The impingement test is positive if a positive impingement sign is relieved with a subacromial lidocaine injection. A positive impingement test is indicative of impingement syndrome or a rotator cuff tear.
The cross-body adduction test consists of fully adducting the humerus across the chest. This test stresses the AC joint and will cause pain if degeneration of the AC joint is present.
The active compression test is performed with the arm straight and maximally pronated (thumb facing down) and the shoulder flexed to 90 degrees and adducted 15 degrees. Downward pressure is applied to the arm which places compression on the intra-articular portion of the long head of the biceps. Deep anterior pain and weakness with this test, which is relieved by performing the maneuver with the arm in supination is indicative of a superior labral anterior posterior (SLAP) lesion.
Instability of the glenohumeral joint is assessed by placing the patient in the supine position with maximal muscle relaxation. To evaluate anterior instability, the shoulder is placed in the abducted, externally rotated position and gentle pressure is applied in an anterior direction behind the humeral head. Instability is assessed by noting the degree of anterior humeral head translation. In addition, apprehension due to fear of dislocation with this maneuver is characteristic of anterior instability (apprehension test). Posterior instability is assessed with the shoulder adducted and internally rotated with pressure placed in the posterior direction; a click or a clear subluxation may be noted during this maneuver. In some patients, inferior instability is demonstrated by distracting the arms inferiorly to see if a sulcus forms (sulcus sign) distal to the acromion. This sign is frequently present in multidirectional instability.

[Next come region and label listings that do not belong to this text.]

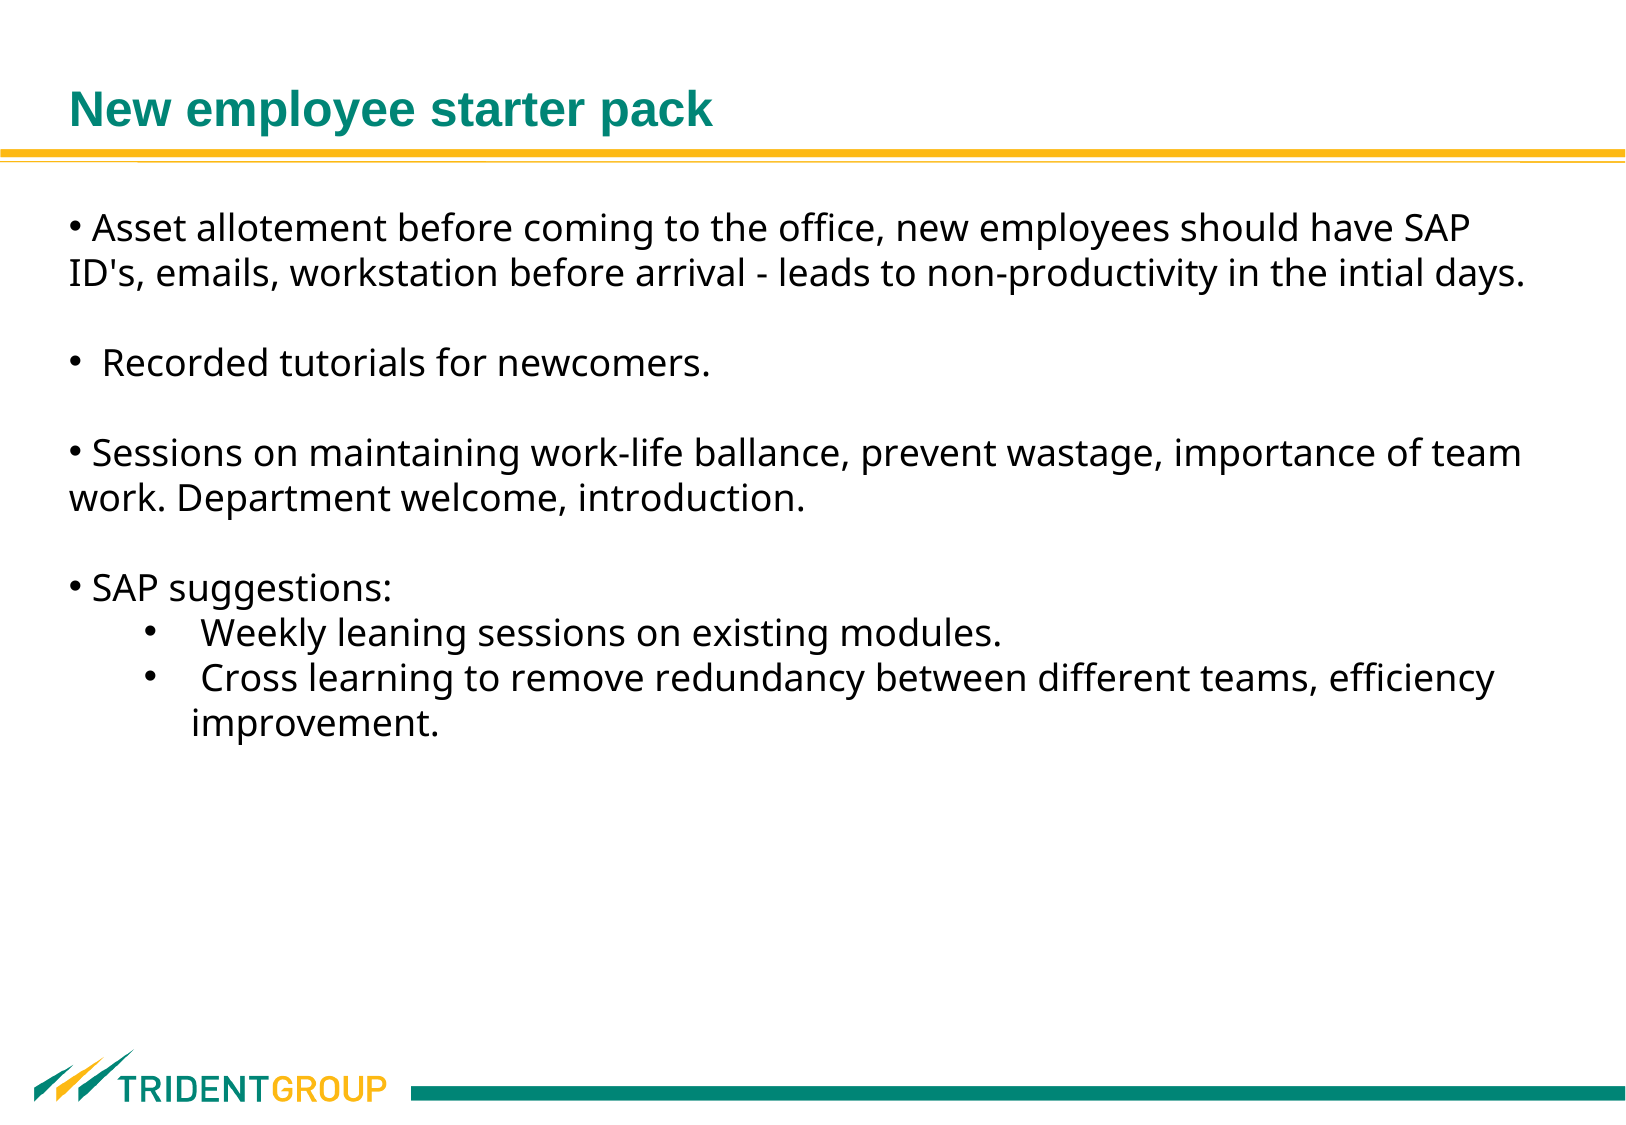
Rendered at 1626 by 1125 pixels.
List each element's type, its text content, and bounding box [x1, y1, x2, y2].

picture [27, 1044, 394, 1122]
text_box [411, 1086, 1626, 1101]
text_box Asset allotement before coming to the office, new employees should have SAP ID's, emails, workstation before arrival - leads to non-productivity in the intial days. Recorded tutorials for newcomers. Sessions on maintaining work-life ballance, prevent wastage, importance of team work. Department welcome, introduction. SAP suggestions: Weekly leaning sessions on existing modules. Cross learning to remove redundancy between different teams, efficiency improvement. [54, 195, 1571, 977]
text_box [0, 149, 1626, 158]
title New employee starter pack [54, 68, 1571, 145]
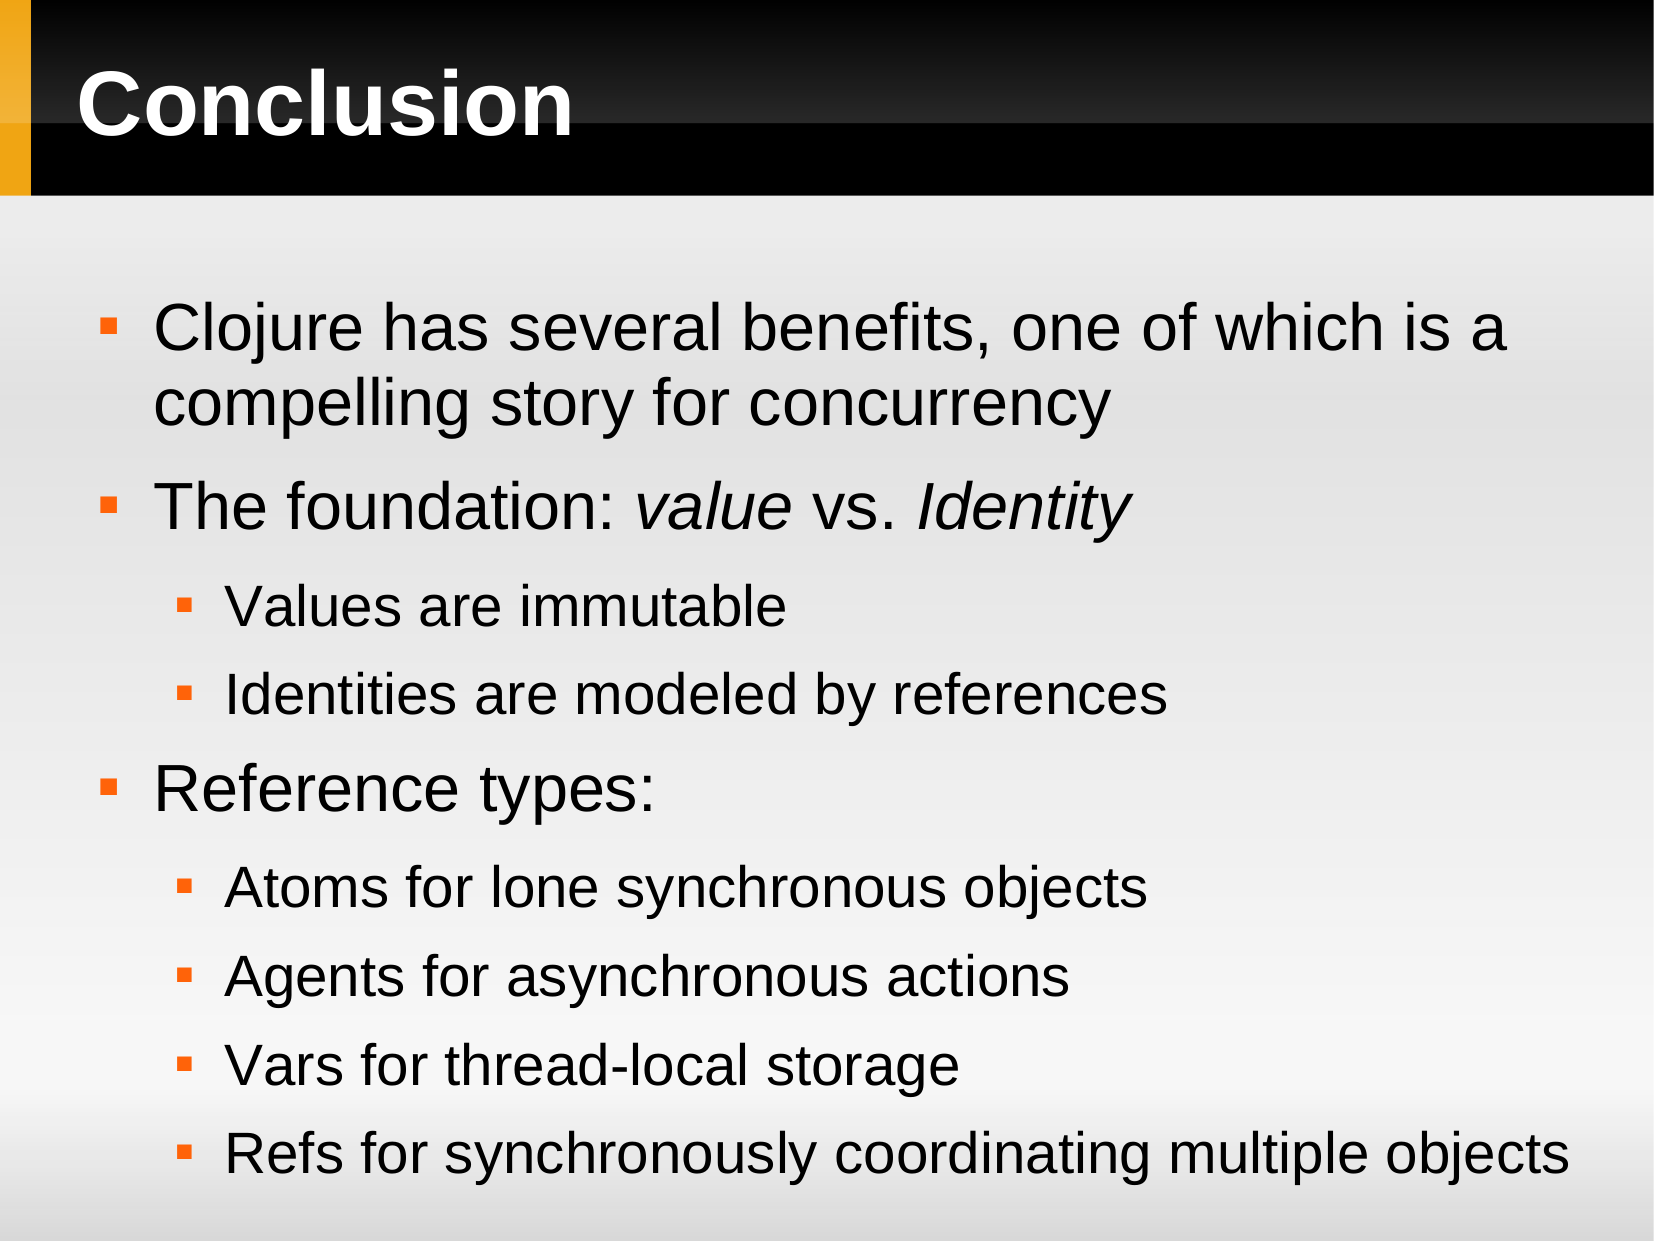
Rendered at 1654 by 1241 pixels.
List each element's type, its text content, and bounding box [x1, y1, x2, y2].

list Clojure has several benefits, one of which is a compelling story for concurrency The foundation: value vs. Identity Values are immutable Identities are modeled by references Reference types: Atoms for lone synchronous objects Agents for asynchronous actions Vars for thread-local storage Refs for synchronously coordinating multiple objects [82, 290, 1613, 1187]
picture [0, 0, 1654, 1241]
title Conclusion [76, 0, 1565, 208]
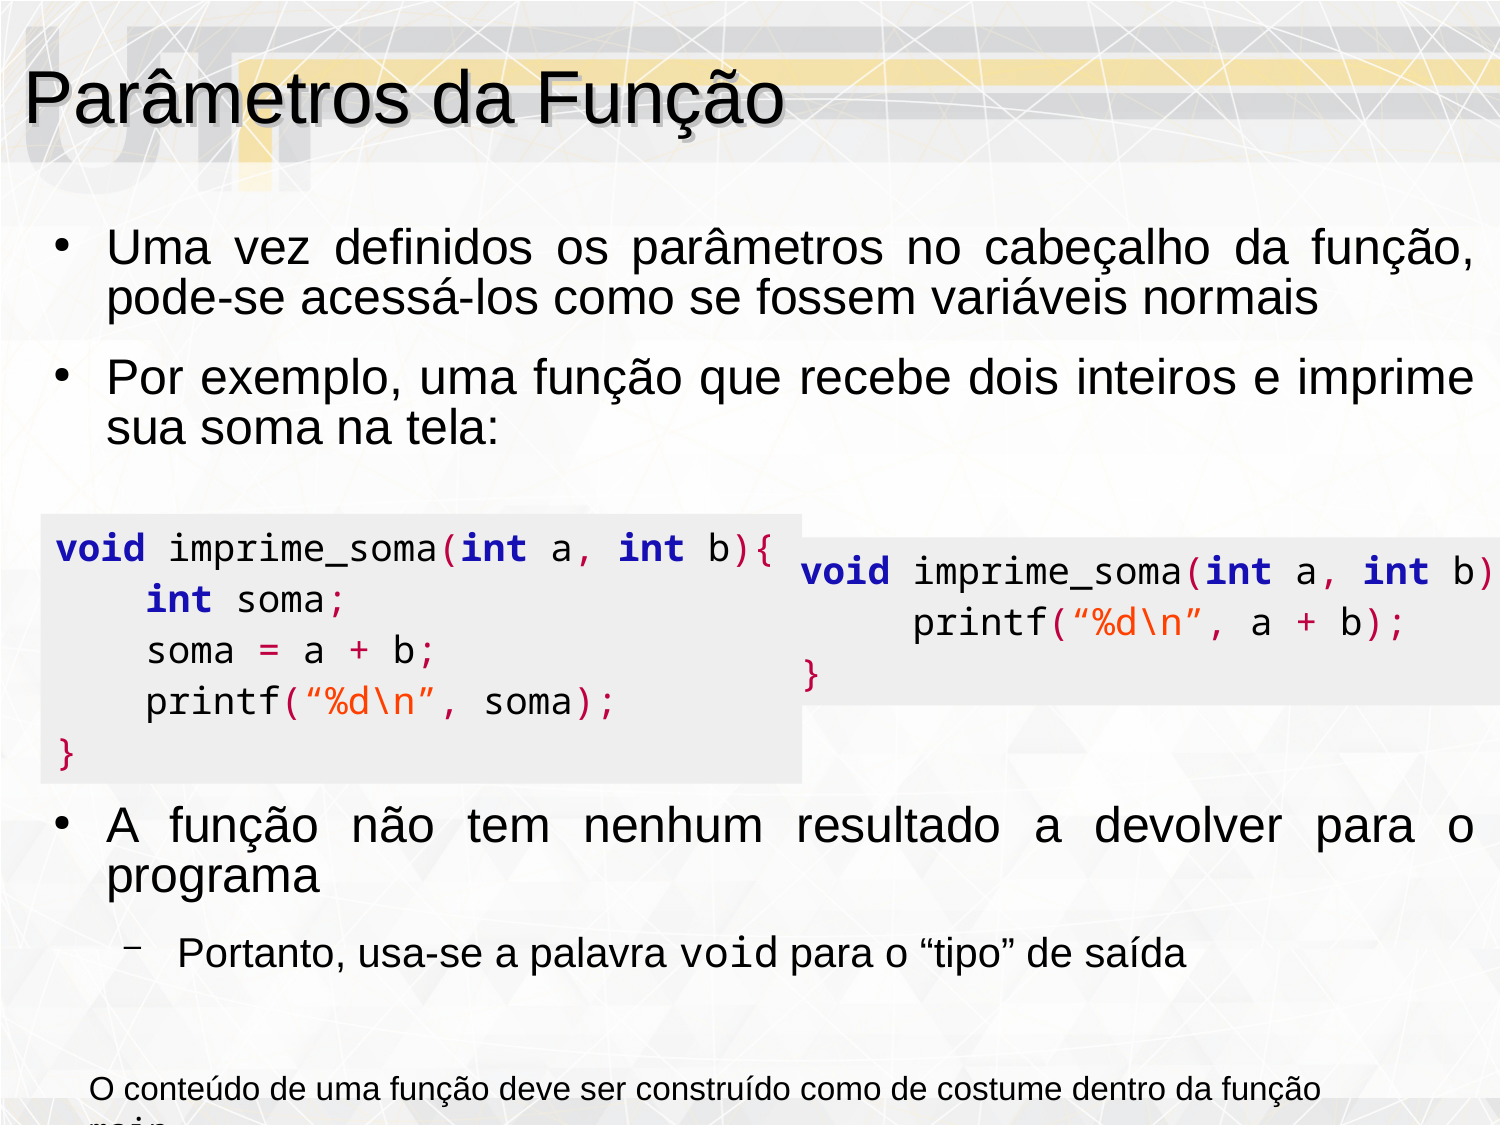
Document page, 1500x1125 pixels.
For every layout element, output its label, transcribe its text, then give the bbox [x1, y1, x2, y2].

VI. NEUROVASCULAR EXAMINATION
A complete neurologic examination should be performed. Weakness may be the result of intrinsic shoulder lesions, as in a cuff tear, or of nerve lesions of the brachial plexus or cervical roots.
The circulation of the arm and the hand must be carefully evaluated. Several tests are used for assessment of thoracic outlet syndrome.
The Adson’s test consists of palpating the radial pulse while the patient’s head is turned to the involved side and a Valsalva maneuver is performed. A decrease in the pulse is suggestive, but not diagnostic, of thoracic outlet syndrome. A reduced radial pulse on testing should be compared with the pulse on the contralateral side.
The modified Adson’s or Wright’s test is performed with the arm abducted and externally rotated, noting any decrease in the pulse.
The Roo’s test is performed with the patient’s shoulders abducted and externally rotated; the patient is instructed to open and close the hands for 1 to 2 minutes in an attempt to reproduce the symptoms of thoracic outlet syndrome.
Standard radiographic views of the shoulder generally include anteroposterior views in neutral, internal, and external rotation. Because the scapula lies on the chest wall at approximately a 40-degree angle, radiographs should be taken at a right angle to the scapula and glenohumeral joint rather than to the chest.